Frequent Patterns
Introduction: Frequent patterns are patterns (such as item sets, subsequences, or substructures) that appear in a data set frequently. For example, a set of items, such as milk and bread that appear frequently together in a transaction data set is a frequent item set. A subsequence, such as buying first a PC, then a digital camera, and then a memory card, if it occurs frequently in a shopping history database, is a (frequent) sequential pattern.
A substructure can refer to different structural forms, such as sub graphs, sub trees, or sub lattices, which may be combined with item sets or subsequences. If a substructure occurs frequently, it is called a (frequent) structured pattern. Finding such frequent patterns plays an essential role in mining associations, correlations, and many other interesting relationships among data.
Moreover, it helps in data classification, clustering, and other data mining tasks as well. Thus, frequent pattern mining has become an important data mining task and a focused theme in data mining research.
Basic Concepts and a Road Map
Frequent pattern mining searches for recurring relationships in a given data set. This section introduces the basic concepts of frequent pattern mining for the discovery of interesting associations and correlations between item sets in transactional and relational databases. We begin in Section by presenting an example of market basket analysis, the earliest form of frequent pattern mining for association rules.
Market Basket Analysis:
Frequent item set mining leads to the discovery of associations and correlations among items in large transactional or relational data sets. With massive amounts of data continuously being collected and stored, many industries are becoming interested in mining such patterns from their databases. The discovery of interesting correlation relationships among huge amounts of business transaction records can help in many business decision-making processes, such as catalog design, cross-marketing, and customer shopping behavior analysis.

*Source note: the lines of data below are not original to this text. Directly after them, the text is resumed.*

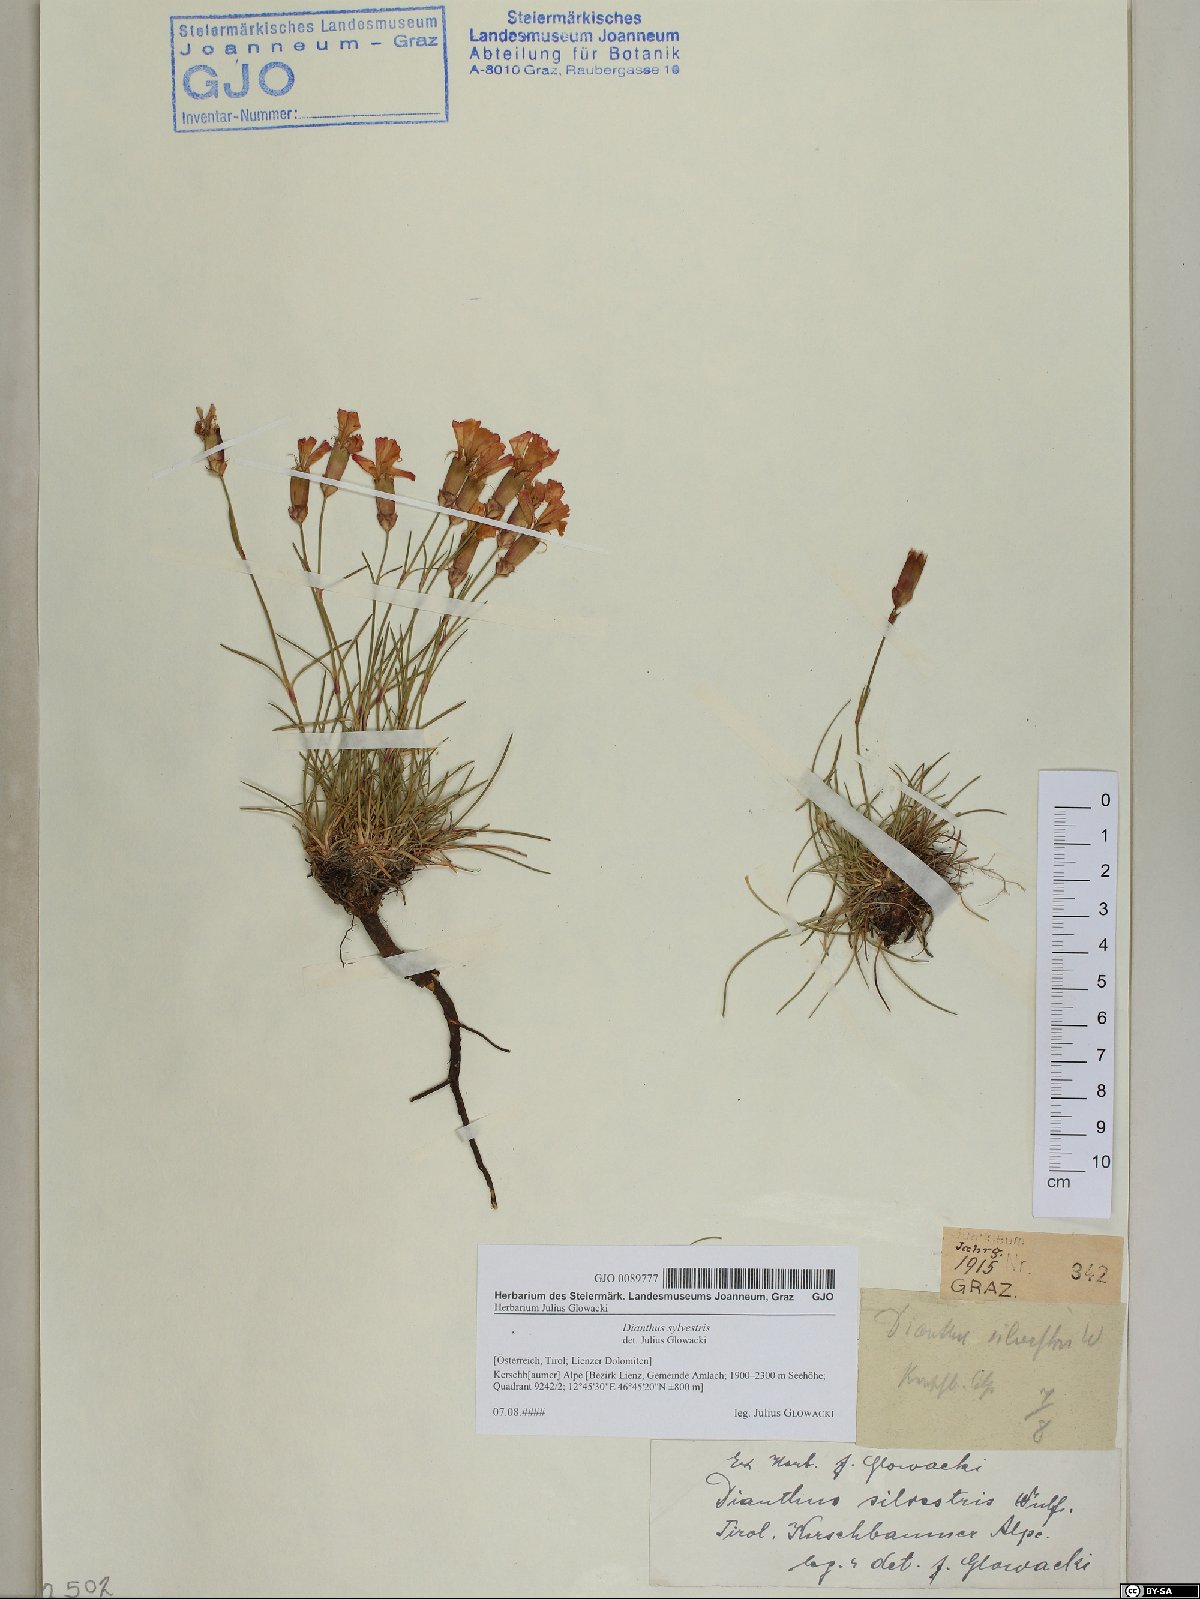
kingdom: Plantae
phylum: Tracheophyta
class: Magnoliopsida
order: Caryophyllales
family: Caryophyllaceae
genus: Dianthus
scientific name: Dianthus sylvestris
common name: Wood pink
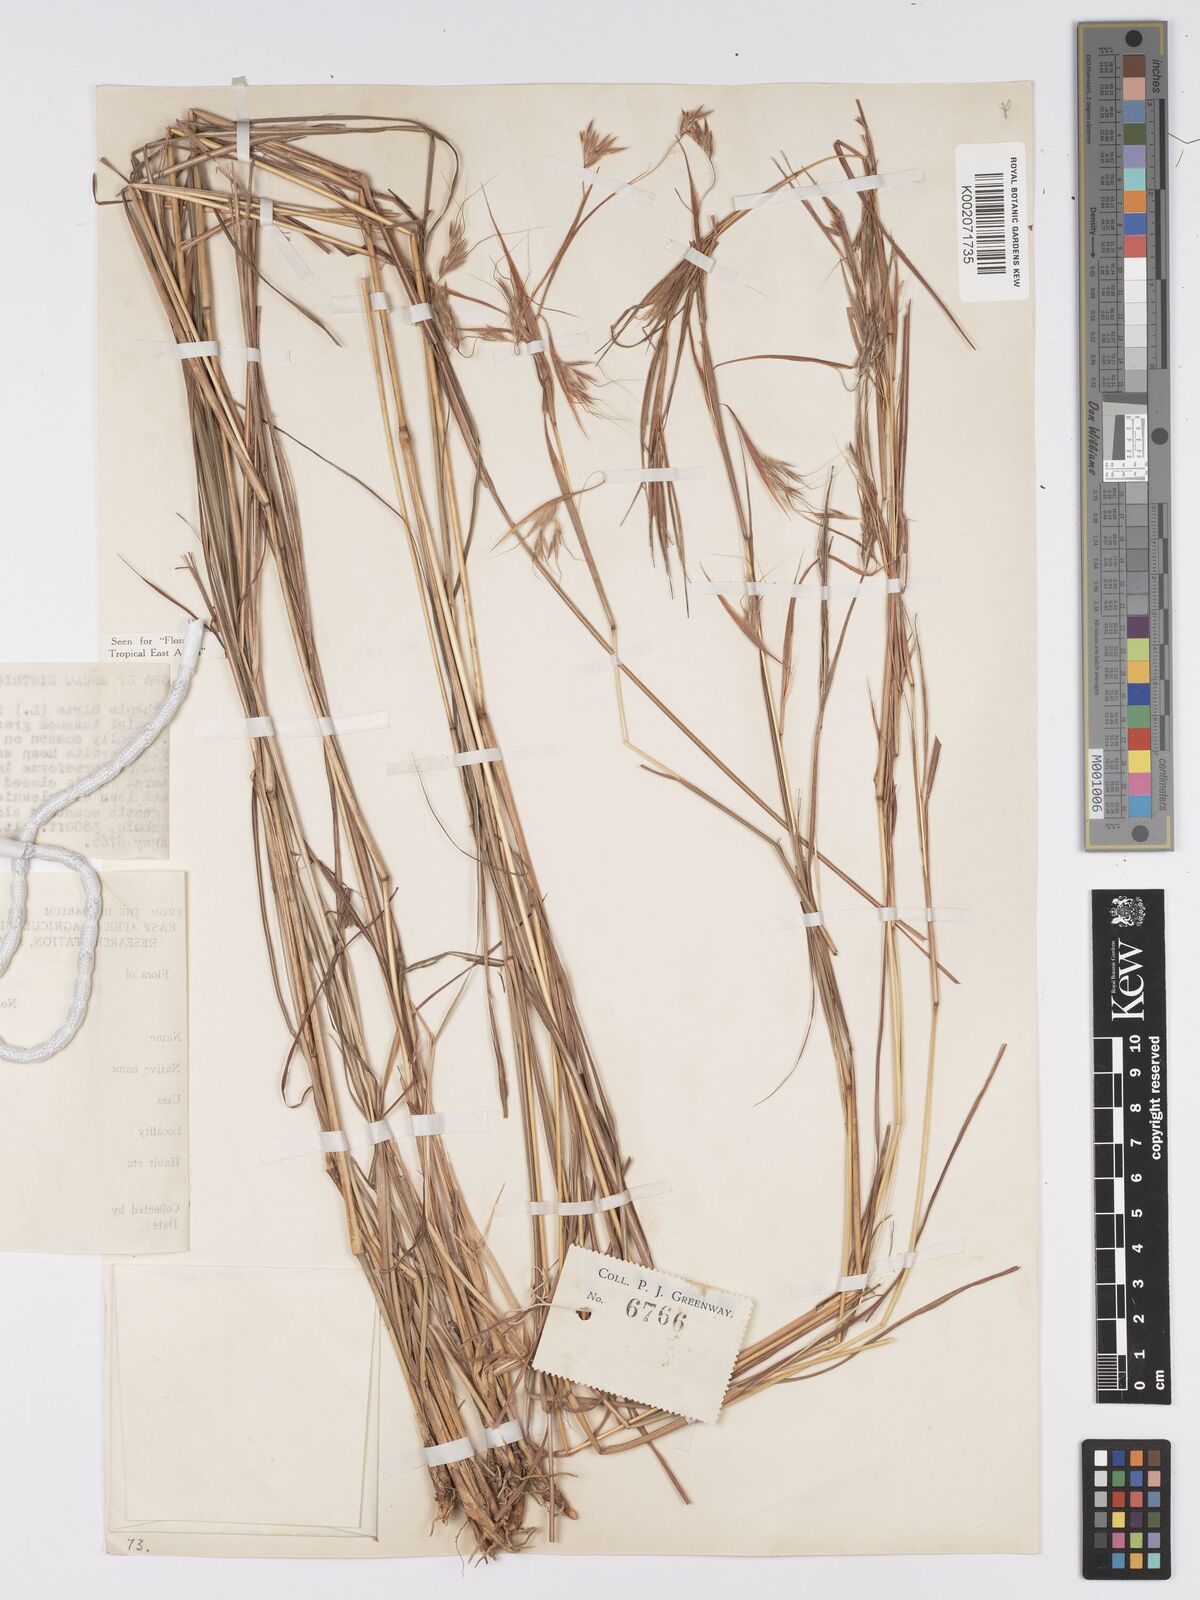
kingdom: Plantae
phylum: Tracheophyta
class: Liliopsida
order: Poales
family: Poaceae
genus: Hyparrhenia
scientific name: Hyparrhenia hirta
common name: Thatching grass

A typical example of frequent item set mining is market basket analysis. This process analyzes customer buying habits by finding associations between the different items that customers place in their “shopping baskets” (Figure 5.1). The discovery of such associations can help retailers develop marketing strategies by gaining insight into which items are frequently purchased together by customers. For instance, if customers are buying milk, how likely are they to also buy bread (and what kind of bread) on the same trip to the supermarket? Such information can lead to increased sales by helping retailers do selective marketing and plan their shelf space.